Yo puedo observar todo esto con un desapasionamiento total, con una calma absoluta. Resbalo sobre esta superficie erizada de cabezas, de antenas, de carteles de tiendas, de anuncios, de balcones, de iglesias, y en lugar de atascarme, danzo sobre ella con la habilidad de un maestro. Mi mente no está ocupada en ninguna preocupación. Miro con complacencia todo lo que veo. Absorbo toda la energía que emite una ciudad, su tráfago, sus ciudadanos en movimiento. Siento el mundo como un organismo equilibrado, comprendo íntimamente que más allá de los problemas de los individuos, personales y sociales, más allá de los intereses, de las obligaciones, de las ambiciones, de las frustraciones (o más acá, depende de cómo se mire) existe una armonía inexplicable que hace que todo funcione, que nada se atasque, que las mezquindades, las trapacerías, las angustias, los crímenes pequeños y grandes, queden absorbidos por la visión globalizadora que proporciona la armonía interior, el distanciamiento del que observa.

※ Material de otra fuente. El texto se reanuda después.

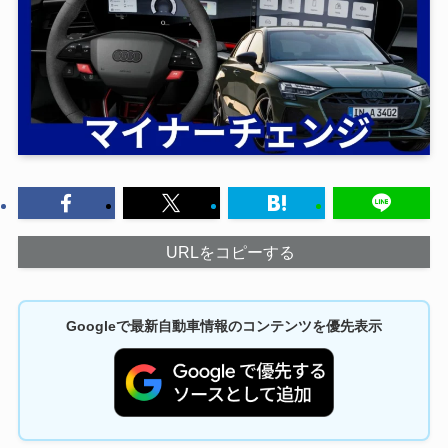
URLをコピーする
Googleで最新自動車情報のコンテンツを優先表示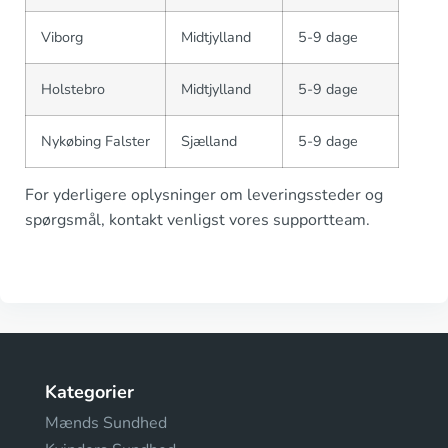
Viborg
Midtjylland
5-9 dage
Holstebro
Midtjylland
5-9 dage
Nykøbing Falster
Sjælland
5-9 dage
For yderligere oplysninger om leveringssteder og
spørgsmål, kontakt venligst vores supportteam.
Kategorier
Mænds Sundhed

Y sin embargo, esta madrugada se ha cometido una atrocidad horrenda una vez más.
En este blog hay constancia de mi virulenta reacción ante la última. No he querido que hoy me sucediera lo mismo.

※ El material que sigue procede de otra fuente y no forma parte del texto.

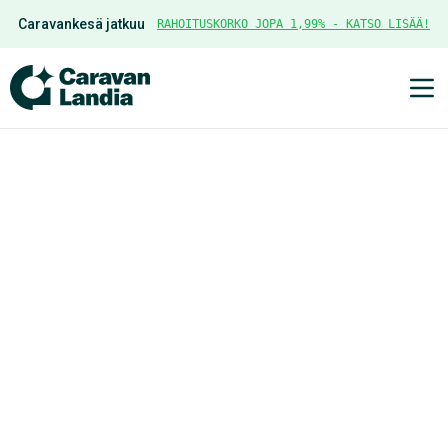
Caravankesä jatkuu
RAHOITUSKORKO JOPA 1,99% - KATSO LISÄÄ!
Ava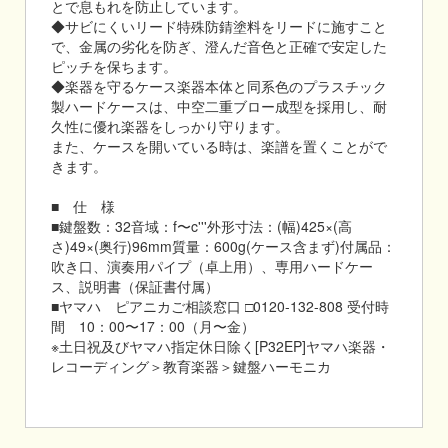
とで息もれを防止しています。
◆サビにくいリード特殊防錆塗料をリードに施すこと
で、金属の劣化を防ぎ、澄んだ音色と正確で安定した
ピッチを保ちます。
◆楽器を守るケース楽器本体と同系色のプラスチック
製ハードケースは、中空二重ブロー成型を採用し、耐
久性に優れ楽器をしっかり守ります。
また、ケースを開いている時は、楽譜を置くことがで
きます。
■ 仕 様
■鍵盤数：32音域：f〜c'''外形寸法：(幅)425×(高
さ)49×(奥行)96mm質量：600g(ケース含まず)付属品：
吹き口、演奏用パイプ（卓上用）、専用ハードケー
ス、説明書（保証書付属）
■ヤマハ ピアニカご相談窓口 □0120-132-808 受付時
間 10：00〜17：00（月〜金）
※土日祝及びヤマハ指定休日除く[P32EP]ヤマハ楽器・
レコーディング＞教育楽器＞鍵盤ハーモニカ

ETA seguirá matando. Puede que en las Vascongadas y el Cataluña lleguen a un grado de desestabilización que incida en la vida íntima de los ciudadanos inocentes y ajenos a esos tejemanejes. Puede que esa sensación se consiga extender a toda España, que nos veamos en peligro de desintegración una vez más. No lo sé. Ójala no llegue ese instante.
Pero hasta en las condiciones sociales más hirvientes, hasta en las revueltas más salvajes, la naturaleza humana acaba predominando, y en lugar de la destrucción buscada tozudamente por individuos desequilibrados, regresa el orden, la armonía, se vuelve a instalar la rutina orgánica de la vida social, en la que cada cual atiende su negocio, la vesania de los monstruos se desintegra, barrida suavemente por el aplastante instinto de sobrevivencia de la mayoría.
A pesar de todo, yo quiero que los monstruos pasen a la historia, que su nombre quede grabado e las piedras, que no los olvidemos. Que los asesinos sean siempre recordados como lo que fueron. ASESINOS. Héroes de mierda.